Other township proposals have to do with emergency services. Paradise Township is seeking a millage increase of up to 1.9 mills for four years (2021-2024) to help pay for fire protection services. Grant Township is proposing an increase of up to 1.75 mills for three years (2021-2023) for its ambulance emergency services. Fife Lake Township has two separate millage proposals on the ballot – one to renew its existing fire millage and one to renew its ambulance millage. Each proposal would reestablish millage rates that have previously been approved by township voters (1.2 mills for fire, 1.3 mills for ambulance), both of which expired in December 2019.

Education
Traverse City Area Public Schools (TCAPS) is seeking to restore its non-homestead operating millage –which voters initially approved in 2014 for a 10-year period. The millage applies to Grand Traverse County’s secondary homes and commercial properties (rather than its primary residences) and is responsible for more than a third of the district’s annual operating budget. Due to Headlee Amendment reductions, the millage cannot currently be levied at the previously-approved 18 mills. TCAPS is seeking to restore the millage to its original rate, which would not represent any actual levy increase for homeowners. The increase would be in effect for five years, from 2021-2025.

Elk Rapids Public Schools (ERPS) and Benzie County Central Schools (BCCS), meanwhile, each have full bonding proposals on the ballots for their voters. The ERPS proposal is seeking authorization to borrow $49,995,000 to pay for capital expenditures, including safety and security upgrades, updates to educational technology, and building and site improvements. The debt millage proposal would increase property taxes in Elk Rapids by 1.55 mills over a period of up to 30 years. BCCS is seeking voter authorization to borrow $38,685,000, as well as a 1.99 millage rate increase over 25 years.
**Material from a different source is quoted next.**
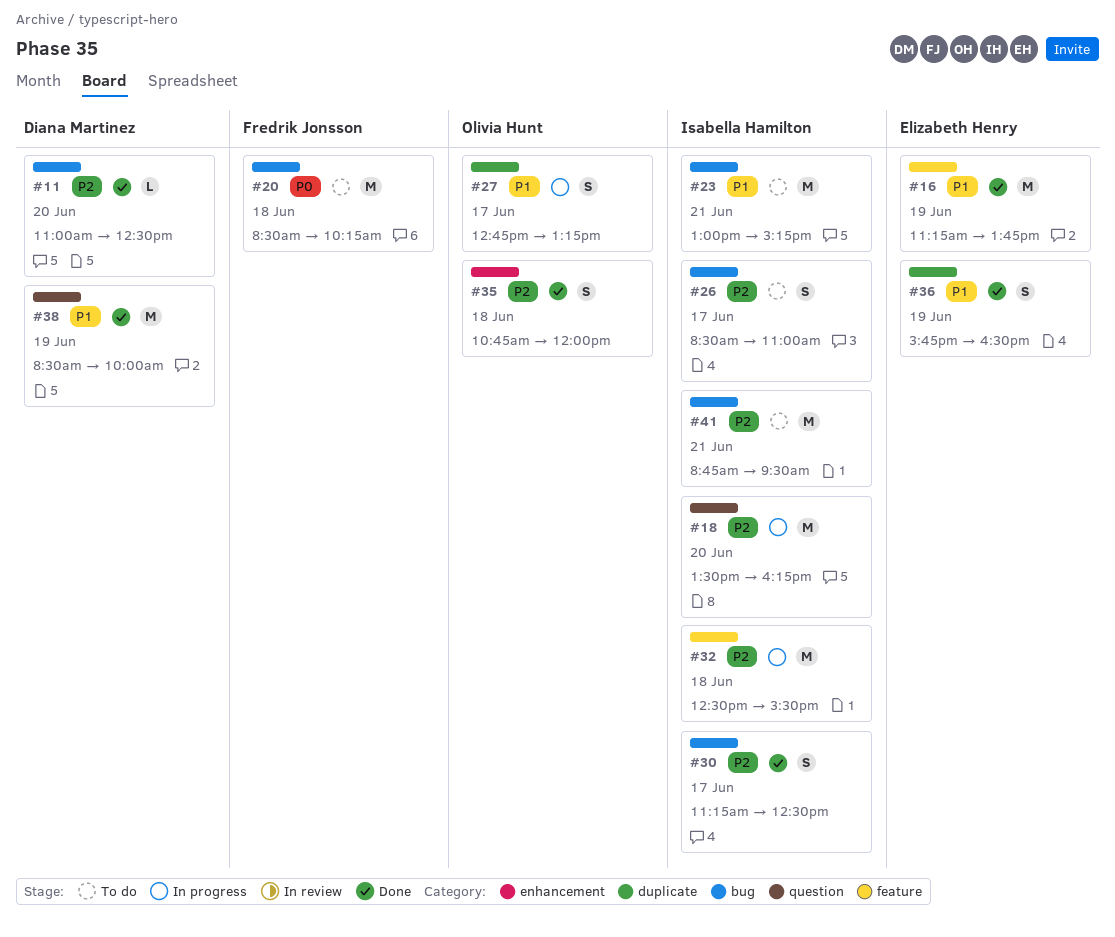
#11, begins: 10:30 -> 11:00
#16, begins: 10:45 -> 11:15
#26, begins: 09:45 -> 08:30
The proposal, which follows failed BCCS bond requests from the May 2019 and November 2019 ballots, would pay for a new elementary school to replace Crystal Lake Elementary, which the district describes in bond materials as dated, inefficient, and too small for current enrollment numbers. Other improvements would include roof replacements for numerous BCCS schools, a new bus garage, and district-wide technology improvements.